Urban Planner is Torontoist’s guide to what’s on in Toronto, published every weekday morning, and in a weekend edition Friday afternoons. If you have an event you’d like considered, email all of its details—as well as images, if you’ve got any—to [email protected].
John Southworth, Sarah Slean, Andy Maize, and a number of other artists reimagine the Beatles tonight in the Art of Time Ensemble’s Abbey Road. Photo by John Lauener.
Tonight, John Stackhouse discusses the new Globe, top Canadian musicians recreate Abbey Road, Robert Lepage’s The Andersen Project sees its Toronto premiere, and the 7*a11d Festival celebrates performance art.
TALK: Earlier this month, The Globe and Mail debuted its much-hyped redesign, boasting shiny paper, a compact format, and a flashy new website. The results have been polarizing, but the change is a tactical move by Globe Editor-in-Chief John Stackhouse, who has his own ideas for the paper’s success in a web-dominated world. Tonight, in a discussion sponsored by the Canadian Journalism Foundation, Stackhouse speaks to CBC Radio producer Ira Basen about the “strategic generation” and his plan for the Globe‘s survival in the digital era. Innis Town Hall (2 Sussex Avenue), 6:30 p.m., $15, students FREE.

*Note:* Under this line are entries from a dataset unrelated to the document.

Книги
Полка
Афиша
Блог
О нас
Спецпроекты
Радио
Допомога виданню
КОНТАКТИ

MUSIC: The Art of Time Ensemble is known for its ability to reimagine classical pieces of music and literature, and in September 2009, they took on Abbey Road, the Beatles’ last recorded album. An encore presentation of last year’s sold-out show will take place tonight, featuring performances from Steven Page, Sarah Slean, Alejandra Ribera, Kevin Hearn, John Southworth, Andy Maize, and Martin Tielli as they put their own twists on classic tunes like “Something,” “Here Comes the Sun,” and “Come Together.” Like last year’s show, the event has sold out, but rush tickets will be available starting at 6:30 p.m., so arrive early. Koerner Hall (273 Bloor Street West), 8 p.m., $30–$75, $10/rush tickets.

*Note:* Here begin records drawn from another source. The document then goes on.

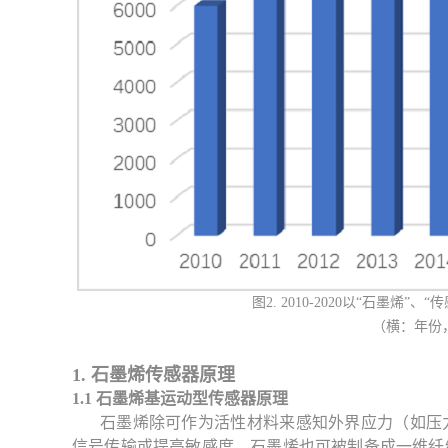
图2. 2010-2020以“石墨
（横：年份
1. 石墨烯传感器原理
1.1 石墨烯基运动型传感器原理
石墨烯除可作为活性材料来感知外界应力（如压
信号传输或提高敏感度。
石墨烯也可被制备成一维纤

THEATRE: Robert Lepage is one of Canada’s most innovative writer-directors for the stage, responsible for cutting-edge theatre like The Nightingale and Other Short Fables for the Canadian Opera Company and a new production of Richard Wagner’s Ring cycle for the Metropolitan Opera in New York. Beginning tonight, CanStage will present the Toronto premiere of The Andersen Project, a multimedia spectacle written and directed by Lepage. The play tells the story of a Quebecois songwriter who finds self-awareness and inspiration when he is commissioned to adapt an opera from one of Hans Christian Andersen‘s fairy tales. The production, which runs until October 30, stars Yves Jacques, known for his roles in The Barbarian Invasions and Lepage’s The Far Side of the Moon. Bluma Appel Theatre (27 Front Street East), 8 p.m., $20–$92.
PERFORMANCE: 7a*11d, Toronto’s international festival of performance art, returns from tonight until October 31 with an exciting roster of performance artists from across the country and the world. This year, the festival has added Performance Art Daily, a series of daily lectures in which participating artists talk about their work, practices, and the cultures of performance art in their homelands. Tonight’s opening reception features performances from Toronto’s Jocelyn and Natalyn Tremblay, Mexico’s Pancho López, Germany’s Helge Meyer, and Norway’s Stein Henningsen. Mercer Union (1286 Bloor Street West), 8 p.m., $10 or PWYC.